- Born: July 5, 2000 (age 26)

Gymnastics career
- Discipline: Trampoline gymnastics
- Country represented: United States
- Club: Fairland Gymnastics
- Head coach: Konstantin Gulisashvili
- Medal record
Women's trampoline gymnastics
Representing United States
World Championships
| Gold medal – first place | 2023 Birmingham | All-around Team |
| Silver medal – second place | 2021 Baku | All-around Team |
| Silver medal – second place | 2022 Sofia | All-around Team |
| Bronze medal – third place | 2023 Birmingham | Individual |
Pan American Games
| Gold medal – first place | 2023 Santiago | Individual |
| Gold medal – first place | 2023 Santiago | Synchronized |
Pan American Championships
| Gold medal – first place | 2018 Lima | Team |
| Silver medal – second place | 2023 Monterrey | Individual |
| Silver medal – second place | 2023 Monterrey | Team |
| Bronze medal – third place | 2018 Lima | Individual |
Pacific Rim Championships
| Silver medal – second place | 2018 Medellin | Team |

= Jessica Stevens =

American trampoline gymnast

Jessica Stevens (born July 5, 2000) is an American individual and synchronised trampoline gymnast. She represented the United States at the 2024 Summer Olympics.

==Career==
In May 2023, Stevens competed at the 2023 Pan American Trampoline and Tumbling Championships where she won silver in the individual and team events. In November 2023, she competed at the 2023 Pan American Games where she won gold in the individual and synchronized events.
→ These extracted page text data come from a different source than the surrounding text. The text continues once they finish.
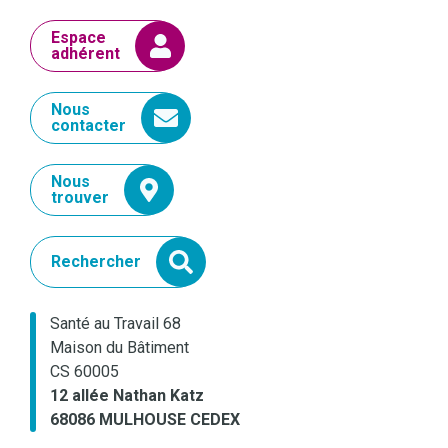
Espace
adhérent
Nous
contacter
Nous
trouver
Rechercher
Santé au Travail 68
Maison du Bâtiment
CS 60005
12 allée Nathan Katz
68086 MULHOUSE CEDEX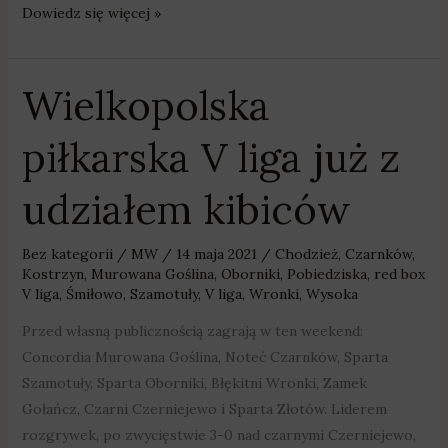
Dowiedz się więcej »
Wielkopolska
Wielkopolska
piłkarska
piłkarska V liga już z
V
liga
udziałem kibiców
już
z
udziałem
Bez kategorii
/
MW
/
14 maja 2021
/
Chodzież
,
Czarnków
,
kibiców
Kostrzyn
,
Murowana Goślina
,
Oborniki
,
Pobiedziska
,
red box
V liga
,
Śmiłowo
,
Szamotuły
,
V liga
,
Wronki
,
Wysoka
Przed własną publicznością zagrają w ten weekend:
Concordia Murowana Goślina, Noteć Czarnków, Sparta
Szamotuły, Sparta Oborniki, Błękitni Wronki, Zamek
Gołańcz, Czarni Czerniejewo i Sparta Złotów. Liderem
rozgrywek, po zwycięstwie 3-0 nad czarnymi Czerniejewo,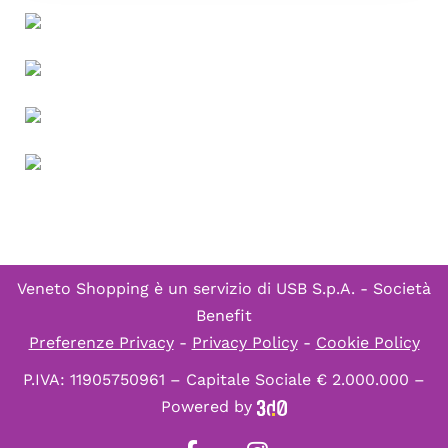
Veneto Shopping è un servizio di
USB S.p.A. - Società
Benefit
Preferenze Privacy
-
Privacy Policy
-
Cookie Policy
P.IVA: 11905750961 – Capitale Sociale € 2.000.000 –
Powered by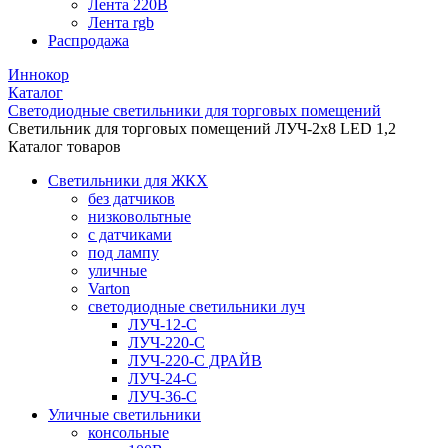
Лента 220В
Лента rgb
Распродажа
Иннокор
Каталог
Светодиодные светильники для торговых помещений
Светильник для торговых помещений ЛУЧ-2х8 LED 1,2
Каталог товаров
Светильники для ЖКХ
без датчиков
низковольтные
с датчиками
под лампу
уличные
Varton
светодиодные светильники луч
ЛУЧ-12-С
ЛУЧ-220-С
ЛУЧ-220-С ДРАЙВ
ЛУЧ-24-С
ЛУЧ-36-С
Уличные светильники
консольные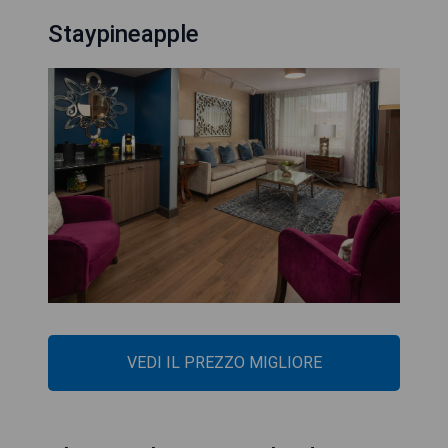
Staypineapple
VEDI IL PREZZO MIGLIORE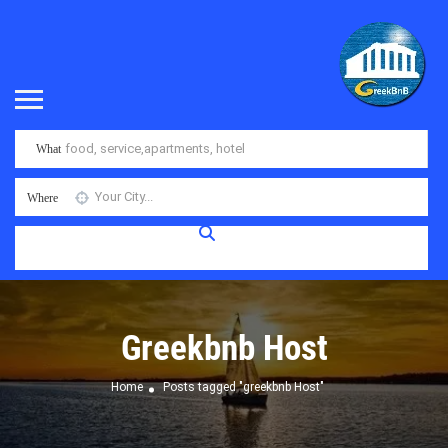
What
Where
Greekbnb Host
Home
Posts tagged "greekbnb Host"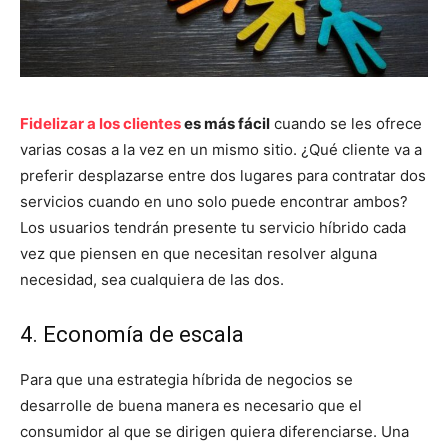
Fidelizar a los clientes
es más fácil
cuando se les ofrece
varias cosas a la vez en un mismo sitio. ¿Qué cliente va a
preferir desplazarse entre dos lugares para contratar dos
servicios cuando en uno solo puede encontrar ambos?
Los usuarios tendrán presente tu servicio híbrido cada
vez que piensen en que necesitan resolver alguna
necesidad, sea cualquiera de las dos.
4. Economía de escala
Para que una estrategia híbrida de negocios se
desarrolle de buena manera es necesario que el
consumidor al que se dirigen quiera diferenciarse. Una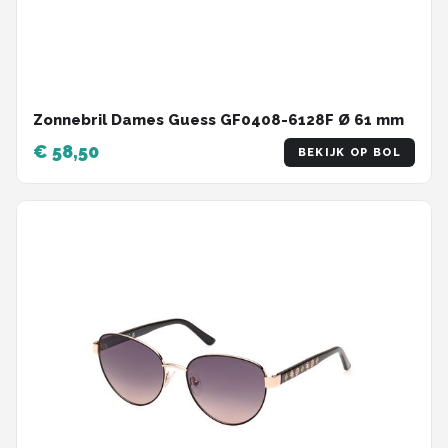
Zonnebril Dames Guess GF0408-6128F Ø 61 mm
€ 58,50
BEKIJK OP BOL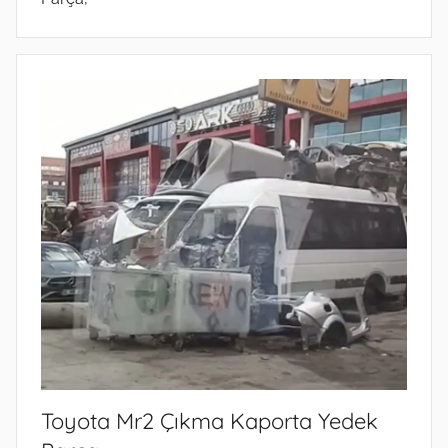
Toyota Mr2 Çıkma Kaporta Yedek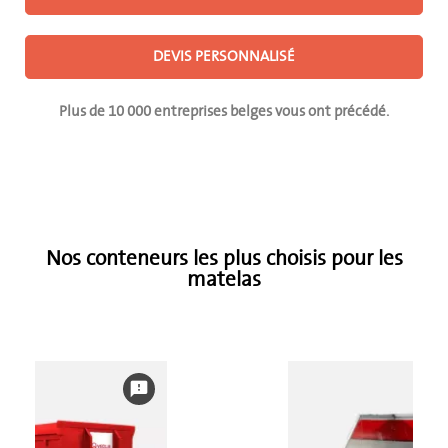
DEVIS PERSONNALISÉ
Plus de 10 000 entreprises belges vous ont précédé.
Nos conteneurs les plus choisis pour les
matelas
feedback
She then competed at the 2023 Trampoline Gymnastics World Championships where she won gold in the team all-around and a bronze medal in the individual event with a score of 55.740, becoming the first American medalist in the event since 1974. Stevens previously competed at the Trampoline Gymnastics World Championships and placed 27th in 2017, 61st in 2018, 77th in 2019, 23rd in 2021 and sixth in 2022.
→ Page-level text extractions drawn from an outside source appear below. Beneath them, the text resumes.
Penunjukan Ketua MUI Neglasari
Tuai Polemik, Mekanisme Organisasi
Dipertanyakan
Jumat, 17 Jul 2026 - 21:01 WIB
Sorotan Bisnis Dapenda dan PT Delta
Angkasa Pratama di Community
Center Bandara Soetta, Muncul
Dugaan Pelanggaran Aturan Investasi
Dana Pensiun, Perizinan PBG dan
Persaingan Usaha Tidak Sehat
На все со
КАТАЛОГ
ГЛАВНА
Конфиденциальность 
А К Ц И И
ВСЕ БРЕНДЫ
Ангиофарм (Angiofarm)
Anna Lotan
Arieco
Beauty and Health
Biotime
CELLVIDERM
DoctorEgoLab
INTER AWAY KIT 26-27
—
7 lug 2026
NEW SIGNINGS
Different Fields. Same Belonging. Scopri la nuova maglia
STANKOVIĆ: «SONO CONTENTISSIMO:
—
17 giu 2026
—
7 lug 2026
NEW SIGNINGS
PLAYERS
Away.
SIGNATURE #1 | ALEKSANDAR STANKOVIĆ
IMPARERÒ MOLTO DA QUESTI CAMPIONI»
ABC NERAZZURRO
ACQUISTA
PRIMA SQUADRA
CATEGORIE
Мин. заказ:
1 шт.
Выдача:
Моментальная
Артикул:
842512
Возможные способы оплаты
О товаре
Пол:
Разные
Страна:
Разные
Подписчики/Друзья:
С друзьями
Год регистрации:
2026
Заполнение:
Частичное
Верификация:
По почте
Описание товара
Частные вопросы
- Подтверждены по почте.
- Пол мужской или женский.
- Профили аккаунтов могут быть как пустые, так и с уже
On June 26, 2024, Stevens was named to Team USA's roster to compete at the 2024 Summer Olympics. She earned her Olympic spot by having the highest combined score by an American in two of three Olympic qualifiers this season. During the women's trampoline event she scored 53.170 in the preliminary round, finishing in 13th place, and did not advance to the final.